Once you’re past the fact that the finished game isn’t quite what was promised, EA’s shooter manages to deliver some silly thrills. Alpha and Bravo build a rage meter as they destroy enemies and the environment around them, and they can unleash the ridiculous Overkill mode once it’s full. In this state, you’re granted invulnerability, infinite ammo, and you never have to reload. Also, every bullet you fire can separate limbs and heads from bodies. At the end of Overkill sessions, rooms are filled with piles of stumpy torsos.

Outside of the awesome Overkill sequences, not much separates The Devil’s Cartel from other co-op shooters. A system is in place that rewards you for flanking or distracting enemies, but it’s entirely possible to blast through the game without ever thinking of team tactics. While the first game had forced co-op moments like the back-to-back shootouts, you won’t be required to do much with your partner outside of the occasional step jump.

DICE’s Frostbite 2 engine is capable of great environmental damage, but this aspect isn’t utilized often outside of the occasional scripted setpiece moment. You can chip away at specific cover points, but most objects just disappear in a brief cloud of grey dust. I wasn’t expecting Battlefield levels of destruction, but the new engine doesn’t do much to shake up the gameplay experience.

Glitches rear their head occasionally, but rarely required a restart in my experience. One prevented custom masks and outfits to load, so our characters were nothing more than floating heads, arms, and feet. Others caused odd line-of-sight issues and floating environmental objects. At one point, after a thorough search of the environment yielded no further enemies, my co-op partner and I had to restart the whole fight because the game didn’t think we had cleared the area.

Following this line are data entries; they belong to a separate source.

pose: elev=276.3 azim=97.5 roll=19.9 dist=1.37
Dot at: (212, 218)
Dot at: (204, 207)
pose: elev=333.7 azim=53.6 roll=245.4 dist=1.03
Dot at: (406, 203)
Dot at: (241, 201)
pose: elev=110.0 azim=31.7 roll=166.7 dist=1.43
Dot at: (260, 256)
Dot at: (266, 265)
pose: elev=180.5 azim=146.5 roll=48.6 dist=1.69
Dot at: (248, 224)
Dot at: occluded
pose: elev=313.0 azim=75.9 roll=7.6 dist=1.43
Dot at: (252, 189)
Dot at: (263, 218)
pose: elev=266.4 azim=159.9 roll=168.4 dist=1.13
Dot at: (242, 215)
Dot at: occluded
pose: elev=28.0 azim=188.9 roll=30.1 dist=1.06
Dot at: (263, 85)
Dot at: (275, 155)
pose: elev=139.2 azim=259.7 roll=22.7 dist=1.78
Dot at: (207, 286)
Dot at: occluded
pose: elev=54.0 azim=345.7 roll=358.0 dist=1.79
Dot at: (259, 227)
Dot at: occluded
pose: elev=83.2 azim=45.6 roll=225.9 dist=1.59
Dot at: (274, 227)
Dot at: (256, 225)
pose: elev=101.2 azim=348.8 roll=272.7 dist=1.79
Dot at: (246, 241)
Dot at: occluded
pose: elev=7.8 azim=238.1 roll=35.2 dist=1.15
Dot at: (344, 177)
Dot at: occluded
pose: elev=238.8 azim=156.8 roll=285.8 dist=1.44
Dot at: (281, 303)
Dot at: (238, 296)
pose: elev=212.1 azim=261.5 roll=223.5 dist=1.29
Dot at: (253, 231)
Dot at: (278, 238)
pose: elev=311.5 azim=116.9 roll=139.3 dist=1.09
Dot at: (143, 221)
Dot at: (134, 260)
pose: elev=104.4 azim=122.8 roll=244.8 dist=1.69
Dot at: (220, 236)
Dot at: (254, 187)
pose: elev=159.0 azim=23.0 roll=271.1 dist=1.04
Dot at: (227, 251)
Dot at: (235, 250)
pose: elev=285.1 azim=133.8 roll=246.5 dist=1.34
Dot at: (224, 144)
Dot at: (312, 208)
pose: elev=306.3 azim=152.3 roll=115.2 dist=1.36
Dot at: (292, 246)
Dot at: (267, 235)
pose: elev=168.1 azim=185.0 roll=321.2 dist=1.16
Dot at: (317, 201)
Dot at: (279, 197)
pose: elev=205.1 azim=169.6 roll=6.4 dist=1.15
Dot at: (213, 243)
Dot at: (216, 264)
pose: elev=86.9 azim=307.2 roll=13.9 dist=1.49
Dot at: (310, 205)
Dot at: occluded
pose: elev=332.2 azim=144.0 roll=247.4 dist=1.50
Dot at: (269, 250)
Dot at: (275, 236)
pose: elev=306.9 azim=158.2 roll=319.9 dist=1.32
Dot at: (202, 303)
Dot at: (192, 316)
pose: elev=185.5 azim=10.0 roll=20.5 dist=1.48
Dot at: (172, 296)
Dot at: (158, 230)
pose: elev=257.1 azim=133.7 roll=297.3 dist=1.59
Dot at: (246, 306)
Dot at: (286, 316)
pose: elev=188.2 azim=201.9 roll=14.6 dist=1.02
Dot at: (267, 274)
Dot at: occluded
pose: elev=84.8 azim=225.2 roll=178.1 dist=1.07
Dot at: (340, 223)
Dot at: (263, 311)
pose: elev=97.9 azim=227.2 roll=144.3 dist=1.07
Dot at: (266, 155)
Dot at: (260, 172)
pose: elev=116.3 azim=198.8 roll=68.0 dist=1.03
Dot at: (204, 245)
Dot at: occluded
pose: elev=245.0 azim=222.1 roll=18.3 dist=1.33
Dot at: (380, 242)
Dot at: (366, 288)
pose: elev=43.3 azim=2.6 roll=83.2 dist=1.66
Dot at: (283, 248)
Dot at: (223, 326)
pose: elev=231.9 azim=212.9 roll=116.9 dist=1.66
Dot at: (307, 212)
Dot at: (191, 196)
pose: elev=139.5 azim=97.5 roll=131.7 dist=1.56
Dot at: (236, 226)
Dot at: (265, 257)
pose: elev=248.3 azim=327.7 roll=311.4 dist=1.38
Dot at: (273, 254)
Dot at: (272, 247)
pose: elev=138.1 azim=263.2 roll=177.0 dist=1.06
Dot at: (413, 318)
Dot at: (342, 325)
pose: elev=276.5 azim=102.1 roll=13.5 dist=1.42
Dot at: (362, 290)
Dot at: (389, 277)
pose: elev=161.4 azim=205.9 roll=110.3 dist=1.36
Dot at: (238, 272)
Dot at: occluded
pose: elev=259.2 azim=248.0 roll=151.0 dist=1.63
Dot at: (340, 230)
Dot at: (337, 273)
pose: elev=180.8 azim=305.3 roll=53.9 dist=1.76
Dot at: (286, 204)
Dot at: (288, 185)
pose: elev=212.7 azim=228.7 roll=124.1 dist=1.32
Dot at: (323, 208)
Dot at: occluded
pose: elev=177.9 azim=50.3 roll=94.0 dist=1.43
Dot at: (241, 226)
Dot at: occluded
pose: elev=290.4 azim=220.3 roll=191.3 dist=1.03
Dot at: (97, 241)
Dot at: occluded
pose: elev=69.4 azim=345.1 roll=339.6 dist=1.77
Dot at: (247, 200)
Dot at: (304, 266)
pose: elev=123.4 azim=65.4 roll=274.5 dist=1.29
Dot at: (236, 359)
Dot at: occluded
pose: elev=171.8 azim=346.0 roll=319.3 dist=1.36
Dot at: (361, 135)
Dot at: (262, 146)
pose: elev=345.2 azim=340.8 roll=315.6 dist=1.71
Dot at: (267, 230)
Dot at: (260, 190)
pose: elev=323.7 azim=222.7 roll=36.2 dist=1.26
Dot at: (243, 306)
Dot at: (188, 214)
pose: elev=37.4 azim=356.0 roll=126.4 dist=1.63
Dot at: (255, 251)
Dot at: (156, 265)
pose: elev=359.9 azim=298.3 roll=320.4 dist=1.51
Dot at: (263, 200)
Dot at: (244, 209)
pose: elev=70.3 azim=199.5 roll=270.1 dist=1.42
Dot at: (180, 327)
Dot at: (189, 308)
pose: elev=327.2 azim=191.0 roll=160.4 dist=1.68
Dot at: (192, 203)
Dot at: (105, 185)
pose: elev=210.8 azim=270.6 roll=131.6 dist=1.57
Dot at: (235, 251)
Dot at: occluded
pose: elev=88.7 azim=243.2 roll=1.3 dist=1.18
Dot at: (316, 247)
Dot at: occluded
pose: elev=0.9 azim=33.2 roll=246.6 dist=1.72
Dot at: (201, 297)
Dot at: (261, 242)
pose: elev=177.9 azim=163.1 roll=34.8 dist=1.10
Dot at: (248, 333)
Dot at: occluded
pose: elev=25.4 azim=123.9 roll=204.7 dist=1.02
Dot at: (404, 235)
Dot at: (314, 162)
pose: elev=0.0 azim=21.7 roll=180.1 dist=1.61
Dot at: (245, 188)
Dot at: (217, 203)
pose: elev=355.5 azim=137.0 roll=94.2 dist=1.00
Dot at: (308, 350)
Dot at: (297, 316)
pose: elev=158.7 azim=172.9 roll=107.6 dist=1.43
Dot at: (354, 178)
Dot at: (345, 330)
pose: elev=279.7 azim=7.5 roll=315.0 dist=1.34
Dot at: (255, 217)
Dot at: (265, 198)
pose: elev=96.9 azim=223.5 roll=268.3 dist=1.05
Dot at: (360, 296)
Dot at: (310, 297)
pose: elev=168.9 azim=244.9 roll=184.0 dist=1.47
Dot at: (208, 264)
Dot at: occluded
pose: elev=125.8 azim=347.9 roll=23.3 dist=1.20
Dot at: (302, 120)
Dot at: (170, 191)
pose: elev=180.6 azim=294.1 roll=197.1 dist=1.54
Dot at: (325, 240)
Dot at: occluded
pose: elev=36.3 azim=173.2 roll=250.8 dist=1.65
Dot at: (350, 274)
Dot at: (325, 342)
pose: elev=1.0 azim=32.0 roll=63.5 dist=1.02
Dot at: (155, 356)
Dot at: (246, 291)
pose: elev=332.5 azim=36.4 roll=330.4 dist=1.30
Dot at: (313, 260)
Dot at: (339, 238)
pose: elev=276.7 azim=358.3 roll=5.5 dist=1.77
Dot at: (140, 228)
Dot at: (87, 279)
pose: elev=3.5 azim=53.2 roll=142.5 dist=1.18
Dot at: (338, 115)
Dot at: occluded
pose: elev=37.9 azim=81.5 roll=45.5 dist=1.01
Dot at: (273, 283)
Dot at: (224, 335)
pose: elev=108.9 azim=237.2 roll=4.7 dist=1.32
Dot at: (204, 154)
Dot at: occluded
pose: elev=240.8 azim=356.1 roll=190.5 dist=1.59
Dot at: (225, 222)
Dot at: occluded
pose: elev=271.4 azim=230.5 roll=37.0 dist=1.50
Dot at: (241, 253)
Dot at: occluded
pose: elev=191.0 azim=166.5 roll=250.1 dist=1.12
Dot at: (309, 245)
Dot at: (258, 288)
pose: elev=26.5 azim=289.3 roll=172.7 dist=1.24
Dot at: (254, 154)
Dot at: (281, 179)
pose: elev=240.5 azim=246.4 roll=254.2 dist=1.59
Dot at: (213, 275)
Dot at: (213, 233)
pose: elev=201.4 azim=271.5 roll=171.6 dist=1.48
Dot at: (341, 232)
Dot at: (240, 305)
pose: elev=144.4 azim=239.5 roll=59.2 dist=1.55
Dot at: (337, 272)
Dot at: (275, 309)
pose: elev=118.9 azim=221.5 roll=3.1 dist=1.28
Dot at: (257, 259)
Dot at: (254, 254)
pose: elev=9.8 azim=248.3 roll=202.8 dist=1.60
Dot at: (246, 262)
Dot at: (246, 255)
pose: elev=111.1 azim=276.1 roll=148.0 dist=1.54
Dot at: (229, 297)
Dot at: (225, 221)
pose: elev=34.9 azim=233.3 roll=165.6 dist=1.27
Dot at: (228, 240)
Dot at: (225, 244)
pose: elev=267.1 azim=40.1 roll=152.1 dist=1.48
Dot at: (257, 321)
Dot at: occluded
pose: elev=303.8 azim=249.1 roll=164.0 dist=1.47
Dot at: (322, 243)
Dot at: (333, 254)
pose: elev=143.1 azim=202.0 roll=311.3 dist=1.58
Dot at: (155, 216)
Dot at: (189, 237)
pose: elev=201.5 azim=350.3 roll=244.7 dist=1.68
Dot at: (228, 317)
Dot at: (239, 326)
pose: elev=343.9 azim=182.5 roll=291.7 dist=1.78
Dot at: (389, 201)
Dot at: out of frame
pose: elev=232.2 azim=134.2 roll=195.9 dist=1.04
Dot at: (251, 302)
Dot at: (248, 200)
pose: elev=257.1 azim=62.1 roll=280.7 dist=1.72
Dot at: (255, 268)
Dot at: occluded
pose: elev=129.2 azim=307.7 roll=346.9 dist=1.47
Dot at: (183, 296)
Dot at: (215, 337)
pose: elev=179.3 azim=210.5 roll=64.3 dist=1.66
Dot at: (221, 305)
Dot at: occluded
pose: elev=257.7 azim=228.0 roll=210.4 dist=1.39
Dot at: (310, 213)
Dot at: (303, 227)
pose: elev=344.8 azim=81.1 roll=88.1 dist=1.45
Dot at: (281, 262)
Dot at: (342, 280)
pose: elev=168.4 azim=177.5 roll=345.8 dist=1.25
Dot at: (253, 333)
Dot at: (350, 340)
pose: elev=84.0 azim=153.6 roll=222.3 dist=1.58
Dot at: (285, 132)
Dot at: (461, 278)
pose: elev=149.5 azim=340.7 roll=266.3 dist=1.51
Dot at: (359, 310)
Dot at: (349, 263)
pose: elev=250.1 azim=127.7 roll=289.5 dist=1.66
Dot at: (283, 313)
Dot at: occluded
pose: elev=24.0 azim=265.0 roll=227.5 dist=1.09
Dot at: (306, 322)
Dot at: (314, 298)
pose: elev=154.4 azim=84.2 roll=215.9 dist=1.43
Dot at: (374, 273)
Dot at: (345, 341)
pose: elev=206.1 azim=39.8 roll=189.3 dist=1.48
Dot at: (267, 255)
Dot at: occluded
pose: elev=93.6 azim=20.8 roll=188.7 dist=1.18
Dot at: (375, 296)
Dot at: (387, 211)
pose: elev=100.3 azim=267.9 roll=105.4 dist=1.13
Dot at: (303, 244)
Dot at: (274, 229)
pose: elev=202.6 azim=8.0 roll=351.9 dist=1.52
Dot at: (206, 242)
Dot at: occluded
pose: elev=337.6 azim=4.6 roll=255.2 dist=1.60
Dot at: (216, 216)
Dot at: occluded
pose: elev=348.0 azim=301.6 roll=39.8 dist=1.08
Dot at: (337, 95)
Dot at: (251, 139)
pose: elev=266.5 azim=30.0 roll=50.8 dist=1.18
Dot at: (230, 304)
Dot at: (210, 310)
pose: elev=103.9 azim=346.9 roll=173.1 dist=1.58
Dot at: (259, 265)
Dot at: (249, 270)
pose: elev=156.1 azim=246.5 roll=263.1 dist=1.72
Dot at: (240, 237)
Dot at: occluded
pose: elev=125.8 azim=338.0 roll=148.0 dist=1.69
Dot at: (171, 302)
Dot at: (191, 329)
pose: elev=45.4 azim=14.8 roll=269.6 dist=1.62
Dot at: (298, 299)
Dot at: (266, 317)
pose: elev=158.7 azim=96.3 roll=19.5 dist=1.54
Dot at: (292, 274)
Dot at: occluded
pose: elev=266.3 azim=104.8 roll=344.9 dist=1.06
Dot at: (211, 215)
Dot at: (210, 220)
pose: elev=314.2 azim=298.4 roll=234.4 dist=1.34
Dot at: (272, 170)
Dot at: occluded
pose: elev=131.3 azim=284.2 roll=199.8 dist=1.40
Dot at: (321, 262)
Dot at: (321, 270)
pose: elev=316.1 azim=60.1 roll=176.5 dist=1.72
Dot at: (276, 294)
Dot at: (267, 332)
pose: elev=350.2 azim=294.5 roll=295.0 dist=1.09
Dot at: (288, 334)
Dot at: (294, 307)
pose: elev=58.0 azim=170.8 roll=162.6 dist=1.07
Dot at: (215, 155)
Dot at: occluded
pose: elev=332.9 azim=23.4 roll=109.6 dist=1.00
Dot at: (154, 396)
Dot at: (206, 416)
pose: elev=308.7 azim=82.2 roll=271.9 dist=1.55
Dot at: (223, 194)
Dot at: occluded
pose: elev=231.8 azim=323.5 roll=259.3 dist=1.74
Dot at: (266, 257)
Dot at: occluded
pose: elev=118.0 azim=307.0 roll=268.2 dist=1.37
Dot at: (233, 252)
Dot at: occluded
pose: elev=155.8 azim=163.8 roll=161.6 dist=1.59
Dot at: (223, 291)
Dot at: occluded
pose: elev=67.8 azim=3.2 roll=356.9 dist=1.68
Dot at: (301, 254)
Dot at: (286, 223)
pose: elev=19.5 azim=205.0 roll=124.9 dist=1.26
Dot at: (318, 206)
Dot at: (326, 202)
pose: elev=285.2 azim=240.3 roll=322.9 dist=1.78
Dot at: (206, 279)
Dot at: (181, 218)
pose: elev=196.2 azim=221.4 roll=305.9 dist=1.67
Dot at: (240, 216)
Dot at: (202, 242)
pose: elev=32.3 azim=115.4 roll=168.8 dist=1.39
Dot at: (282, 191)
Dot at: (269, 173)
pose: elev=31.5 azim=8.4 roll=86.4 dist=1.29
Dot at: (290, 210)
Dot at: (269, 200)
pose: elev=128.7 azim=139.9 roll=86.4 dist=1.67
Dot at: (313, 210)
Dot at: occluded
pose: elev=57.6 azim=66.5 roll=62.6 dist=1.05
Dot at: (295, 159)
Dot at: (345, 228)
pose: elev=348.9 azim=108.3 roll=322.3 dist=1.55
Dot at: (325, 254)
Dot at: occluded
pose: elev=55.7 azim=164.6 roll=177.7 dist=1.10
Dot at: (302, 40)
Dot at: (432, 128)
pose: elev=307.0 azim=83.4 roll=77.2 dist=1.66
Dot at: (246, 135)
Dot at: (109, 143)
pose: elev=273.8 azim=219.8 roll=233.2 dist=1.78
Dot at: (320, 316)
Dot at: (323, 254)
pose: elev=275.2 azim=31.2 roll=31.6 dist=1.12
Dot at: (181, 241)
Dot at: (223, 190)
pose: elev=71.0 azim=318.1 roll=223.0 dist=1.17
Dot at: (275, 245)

Army of Two: The Devil’s Cartel is a tricky game to recommend. On one hand, the lack of polish and the glitches cause me to give the game a less-than-stellar score. On the other hand, I can’t deny that my co-op partner and I were laughing and enjoying ourselves for the large majority of the campaign. As a mindless co-op shooter, it delivers. If you’re looking to grab a friend and have some fun while slaughtering hundreds of drug runners, you won’t be disappointed with The Devil’s Cartel.